Ramalan Bos BI: Ekonomi Kuartal III-2022 Tumbuh di Atas 5,5 Persen

Jakarta, IDN Times - Gubernur Bank Indonesia (BI) Perry Warjiyo, memprediksi pertumbuhan ekonomi kuartal III-2022 bisa lebih dari 5,5 persen secara year on year (yoy).
Adapun angka pertumbuhan ekonomi kuartal III-2022 akan diumumkan oleh Badan Pusat Statistik (BPS), pada Senin (7/11) mendatang.
"Kami masih optimis triwulan III masih lebih tinggi dari 5,5 persen," kata Perry dalam konferensi pers hasil rapat Komite Stabilitas Sistem Keuangan (KSSK), Kamis (3/11/2022).
1. Kinerja ekspor hingga jasa keuangan masih terus positif

Adapun proyeksi itu didasari pada beberapa kinerja perekonomian Indonesia pada kuartal III-2022, seperti indeks harga penjualan, indeks harga konsumen, pertumbuhan kredit, neraca transaksi berjalan, dan juga kinerja ekspor.
Khususnya dari sisi perbankan, KSSK mencatat kredit perbankan pada September 2022 tumbuh sebesar 11 persen (yoy), didorong oleh jenis kredit modal kerja yang tumbuh sebesar 12,26 persen (yoy), dan pertumbuhan kredit debitur korporasi sebesar 12,97 persen (yoy).
Selain itu, Dana Pihak Ketiga (DPK) tumbuh sebesar 6,77 persen (yoy), didorong giro dan tabungan yang tumbuh masing-masing sebesar 13,52 persen (yoy) dan 10,05 persen (yoy).
2. BI prediksi inflasi di akhir tahun lebih rendah dari 6,3 persen

Di sisi lain, BI juga memprediksi inflasi indeks harga konsumen (IHK) bisa lebih rendah dari yang diperkirakan sebelumnya.
"Akhir tahun semula kami perkirakan 6,6 persen, dengan realisasi ini maka bisa lebih rendah dari 6,3 persen, itu inflasi IHK," ucap Perry.
Begitu juga dengan inflasi inti.
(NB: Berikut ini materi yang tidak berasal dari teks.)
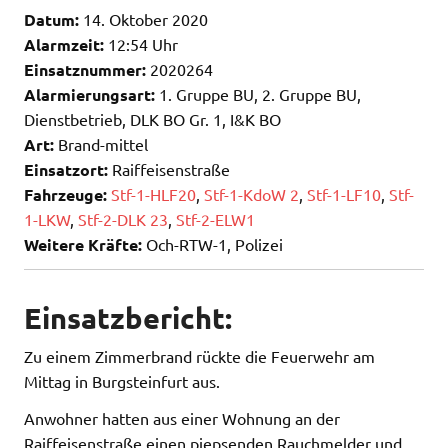
Datum:
14. Oktober 2020
Alarmzeit:
12:54 Uhr
Einsatznummer:
2020264
Alarmierungsart:
1. Gruppe BU, 2. Gruppe BU,
Dienstbetrieb, DLK BO Gr. 1, I&K BO
Art:
Brand-mittel
Einsatzort:
Raiffeisenstraße
Fahrzeuge:
Stf-1-HLF20
,
Stf-1-KdoW 2
,
Stf-1-LF10
,
Stf-
1-LKW
,
Stf-2-DLK 23
,
Stf-2-ELW1
Weitere Kräfte:
Och-RTW-1, Polizei
Einsatzbericht:
Zu einem Zimmerbrand rückte die Feuerwehr am
Mittag in Burgsteinfurt aus.
Anwohner hatten aus einer Wohnung an der
Raiffeisenstraße einen piepsenden Rauchmelder und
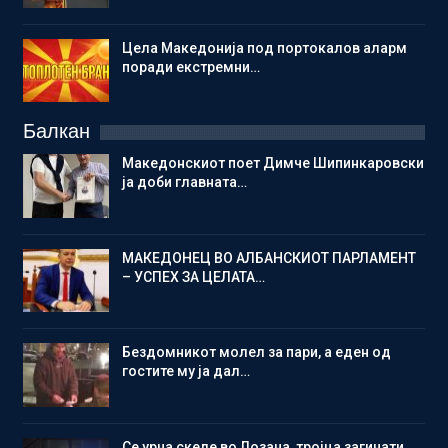
Цела Македонија под портокалов аларм
поради екстремни…
Балкан
Македонскиот поет Димче Шипинкаровски
ја доби главната…
МАКЕДОНЕЦ ВО АЛБАНСКИОТ ПАРЛАМЕНТ
– УСПЕХ ЗА ЦЕЛАТА…
Бездомникот молел за пари, а еден од
гостите му ја дал…
Се урна скеле во Лозана, тројца загинати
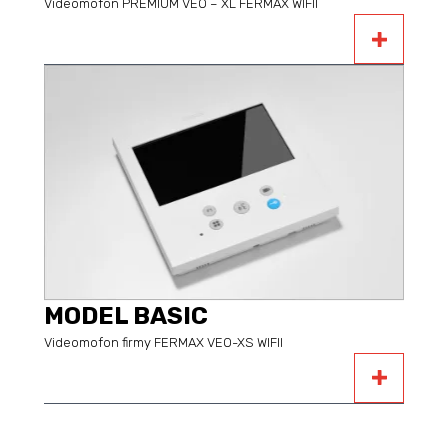
Videomofon PREMIUM VEO – XL FERMAX WIFII
MODEL BASIC
Videomofon firmy FERMAX VEO-XS WIFII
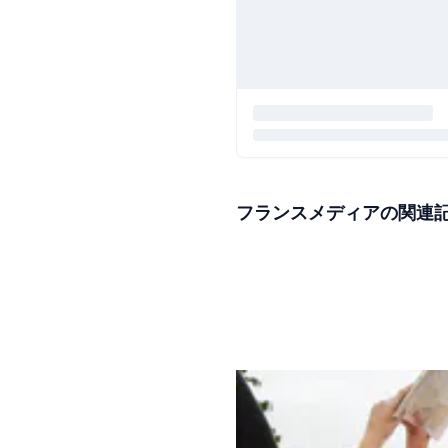
フランスメディアの関連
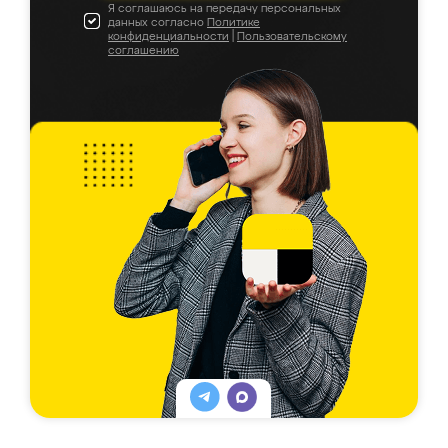
Я соглашаюсь на передачу персональных
данных согласно
Политике
конфиденциальности
|
Пользовательскому
соглашению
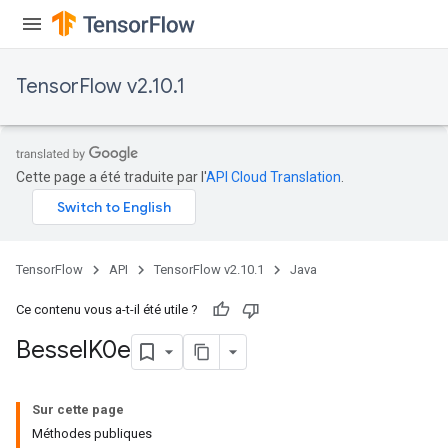
TensorFlow v2.10.1
Cette page a été traduite par l'
API Cloud Translation
.
TensorFlow
API
TensorFlow v2.10.1
Java
Ce contenu vous a-t-il été utile ?
Bessel
K0e
Sur cette page
Méthodes publiques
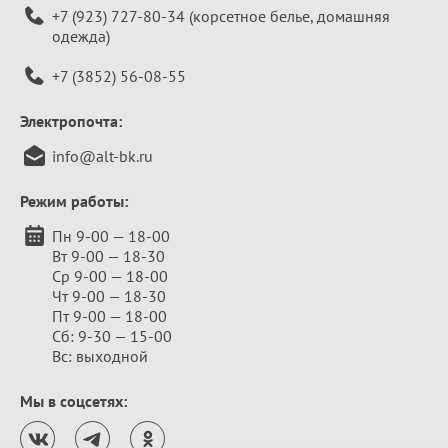
+7 (923) 727-80-34
(корсетное белье, домашняя
одежда)
+7 (3852) 56-08-55
Электропочта:
info@alt-bk.ru
Режим работы:
Пн 9-00 — 18-00
Вт 9-00 — 18-30
Ср 9-00 — 18-00
Чт 9-00 — 18-30
Пт 9-00 — 18-00
Сб: 9-30 — 15-00
Вс: выходной
Мы в соцсетях:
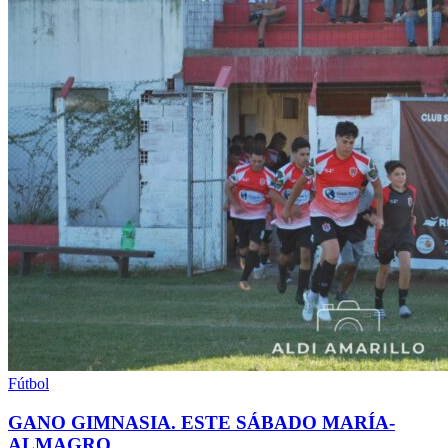
Fútbol
GANO GIMNASIA. ESTE SÁBADO MARÍA-
ALMAGRO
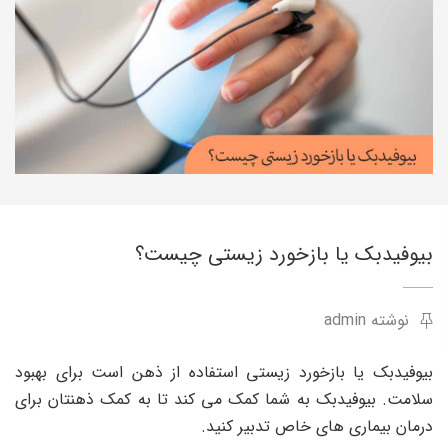
بیوفیدبک یا بازخورد زیستی چیست؟
نوشته admin
بیوفیدبک یا بازخورد زیستی استفاده از ذهن است برای بهبود
سلامت. بیوفیدبک به شما کمک می کند تا به کمک ذهنتان برای
درمان بیماری های خاص تدبیر کنید.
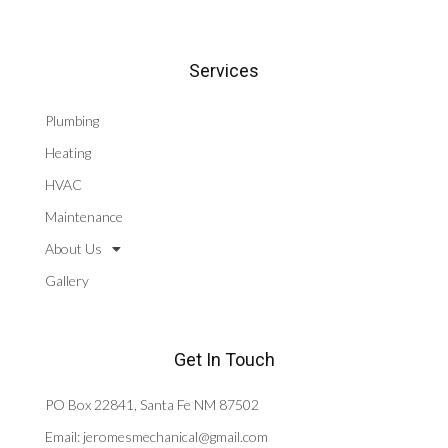
Services
Plumbing
Heating
HVAC
Maintenance
About Us
Gallery
Get In Touch
PO Box 22841, Santa Fe NM 87502
Email: jeromesmechanical@gmail.com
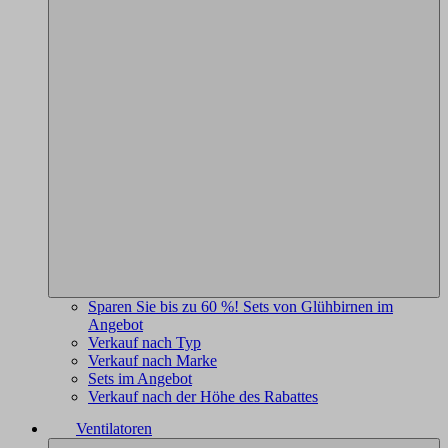
Sparen Sie bis zu 60 %! Sets von Glühbirnen im
Angebot
Verkauf nach Typ
Verkauf nach Marke
Sets im Angebot
Verkauf nach der Höhe des Rabattes
Ventilatoren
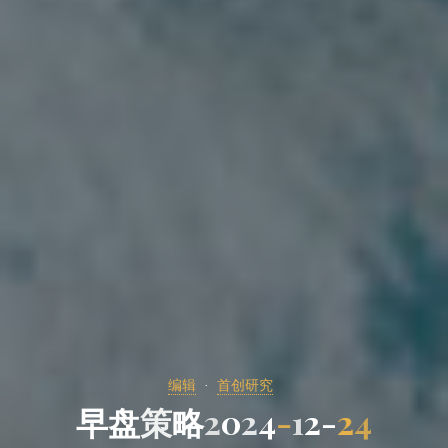
编辑
首创研究
早
盘
策
略
2
0
2
4
-
1
2
-
2
4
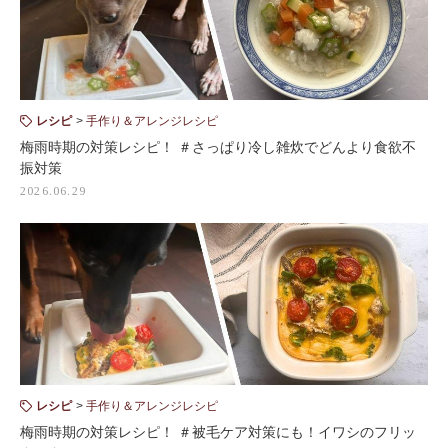
レシピ
手作り＆アレンジレシピ
梅雨時期の対策レシピ！ ＃さっぱり冷し雑炊でどんより食欲不
振対策
2026.06.29
レシピ
手作り＆アレンジレシピ
梅雨時期の対策レシピ！ ＃被毛ケア対策にも！イワシのフリッ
Adapun prediksi itu didasari pada tingkat inflasi di bulan Oktober yang lebih rendah dari perkiraan BI.
"Inflasi inti Oktober kemarin 3,3 persen. Semula kita perkirakan dulu adalah 3,7 persen. Ini inflasi inti juga lebih rendah. Di akhir tahun semula inflasi Inti bisa mencapai 4,3 persen, ini dengan realisasi, inflasi inti bisa lebih rendah dari 4,3 persen," kata Perry.
3. Inflasi lebih rendah karena pengendalian harga pangan hingga stabilisasi nilai tukar rupiah

Perry menjabarkan tiga faktor yang membuat inflasi akan lebih rendah dari prediksi sebelumnya. Pertama, adanya pengendalian harga pangan yang dilakukan pemerintah pusat dan pemerintah daerah (pemda), dan juga dampak kenaikan harga BBM yang lebih rendah pada putaran kedua dan ketiga.
"Jadi salah satunya koordinasi pemerintah pusat dan daerah mengendalikan inflasi pangan, TPID, GNPIP, bahkan Bu Menteri memberikan insentif kepada para gubernur, wali kota, bupati yang bisa menurunkan inflasi pangan diberikan insentif," ucap Perry.
Kedua, stabilisasi nilai tukar rupiah (NTR) dengan tetap berada di pasar sebagai bagian dari upaya pengendalian inflasi, terutama imported inflation melalui intervensi di pasar valas serta pembelian/penjualan SBN di pasar sekunder.
"Kalau kita lihat seluruh negara mengalami dampak dari uapnya dolar. Dolar sangat-sangat super strong. Year to date sudah menguat atau apresiasi hampir 20 persen, 19 persen," kata dia.
Menurut Perry, upaya itu berhasil menjaga depresiasi NTR lebih rendah dibandingkan negara-negara lain.
Adapun faktor ketiga, upaya pengendalian inflasi dengan kenaikan suku bunga acuan atau BI 7-Day Reverse Repo Rate (BI7DRR) sebesar 125 basis poin (bps) menjadi 4,75 persen.
"Keputusan ini sebagai langkah front loaded, pre-emptive, dan forward looking untuk menurunkan ekspektasi inflasi yang saat ini terlalu tinggi dan memastikan inflasi inti kembali ke dalam sasaran 3 persen plus minus 1 persen lebih awal yaitu ke paruh pertama 2023," kata Perry.